──────── Task input
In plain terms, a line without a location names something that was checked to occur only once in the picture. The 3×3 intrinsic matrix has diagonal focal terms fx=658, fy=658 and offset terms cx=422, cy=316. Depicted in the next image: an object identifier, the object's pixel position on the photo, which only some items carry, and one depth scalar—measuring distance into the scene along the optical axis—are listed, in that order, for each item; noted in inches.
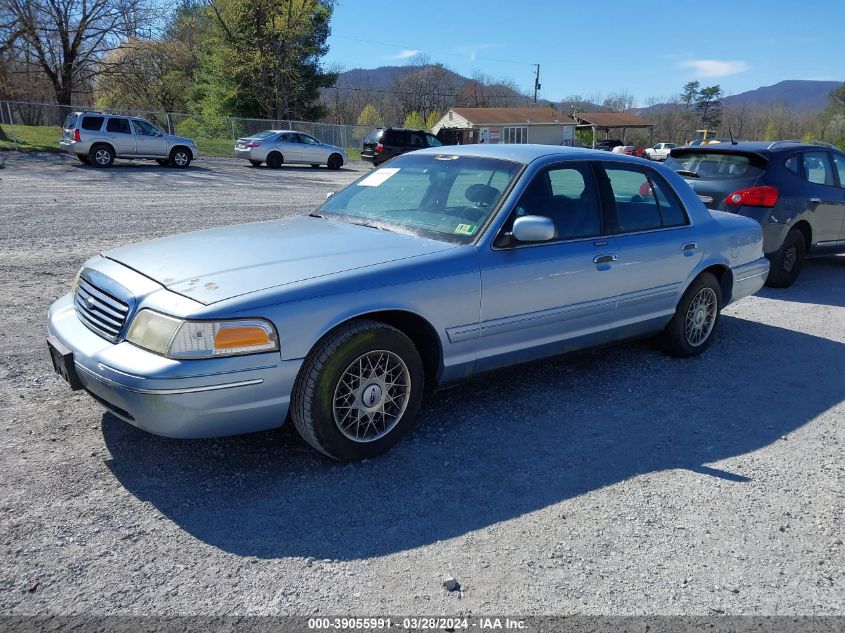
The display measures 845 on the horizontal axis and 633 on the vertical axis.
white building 2690.0
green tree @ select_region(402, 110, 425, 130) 2598.4
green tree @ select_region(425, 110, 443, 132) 2975.4
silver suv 824.3
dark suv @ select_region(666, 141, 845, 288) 309.0
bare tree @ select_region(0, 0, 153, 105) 1153.4
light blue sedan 119.6
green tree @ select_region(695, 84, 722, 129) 3929.6
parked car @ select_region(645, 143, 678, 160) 1922.2
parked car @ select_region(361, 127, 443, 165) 1200.8
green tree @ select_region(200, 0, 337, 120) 1576.0
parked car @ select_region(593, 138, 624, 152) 2064.5
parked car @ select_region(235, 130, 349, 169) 1040.2
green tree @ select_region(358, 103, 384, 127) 2620.6
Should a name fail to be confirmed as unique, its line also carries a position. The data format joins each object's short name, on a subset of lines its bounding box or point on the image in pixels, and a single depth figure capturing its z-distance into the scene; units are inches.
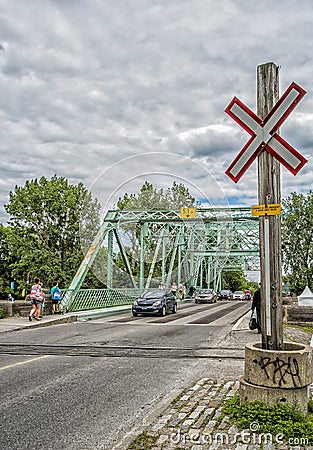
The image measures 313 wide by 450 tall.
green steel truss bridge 1043.3
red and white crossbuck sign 200.2
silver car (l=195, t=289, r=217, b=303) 1744.6
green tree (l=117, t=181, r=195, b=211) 1323.8
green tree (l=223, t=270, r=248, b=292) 4541.3
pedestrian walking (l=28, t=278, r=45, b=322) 705.0
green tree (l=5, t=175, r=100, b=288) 1715.1
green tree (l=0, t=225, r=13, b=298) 2001.7
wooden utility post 198.8
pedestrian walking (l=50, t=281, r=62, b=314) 796.0
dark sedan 884.6
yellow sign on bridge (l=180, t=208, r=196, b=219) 1269.7
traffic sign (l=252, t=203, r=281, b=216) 202.4
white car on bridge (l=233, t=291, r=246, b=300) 2556.1
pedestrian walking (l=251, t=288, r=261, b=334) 479.1
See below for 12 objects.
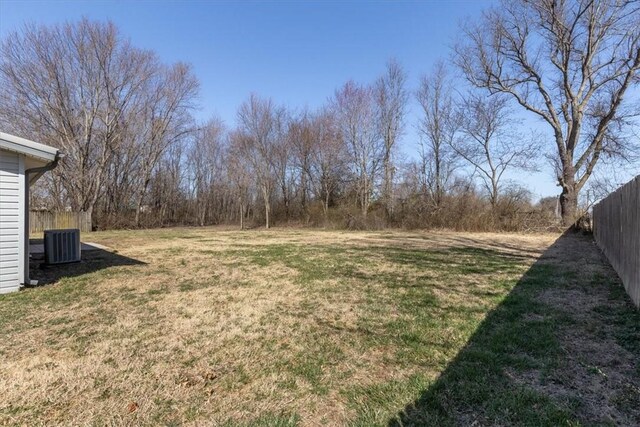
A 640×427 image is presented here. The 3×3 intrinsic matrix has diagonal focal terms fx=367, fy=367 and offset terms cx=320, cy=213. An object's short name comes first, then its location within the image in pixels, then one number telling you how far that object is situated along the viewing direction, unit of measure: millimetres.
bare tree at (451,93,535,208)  23641
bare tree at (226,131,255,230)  25906
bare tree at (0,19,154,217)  22000
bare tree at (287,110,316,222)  28297
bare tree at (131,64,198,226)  28156
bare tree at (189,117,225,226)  36031
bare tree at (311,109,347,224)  26453
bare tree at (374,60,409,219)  24812
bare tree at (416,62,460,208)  24094
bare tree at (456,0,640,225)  16453
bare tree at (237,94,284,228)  25797
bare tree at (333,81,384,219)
────────────────
> [Exercise brief] All lines in the data above from the one with "pedestrian walking (l=50, t=281, r=62, b=314)" through the one with "See below for 12 objects." must be repeated exactly, and no others.

> [Solution for this exercise]
pedestrian walking (l=50, t=281, r=62, b=314) 796.0
dark sedan 884.6
yellow sign on bridge (l=180, t=208, r=196, b=219) 1269.7
traffic sign (l=252, t=203, r=281, b=216) 202.4
white car on bridge (l=233, t=291, r=246, b=300) 2556.1
pedestrian walking (l=251, t=288, r=261, b=334) 479.1
See below for 12 objects.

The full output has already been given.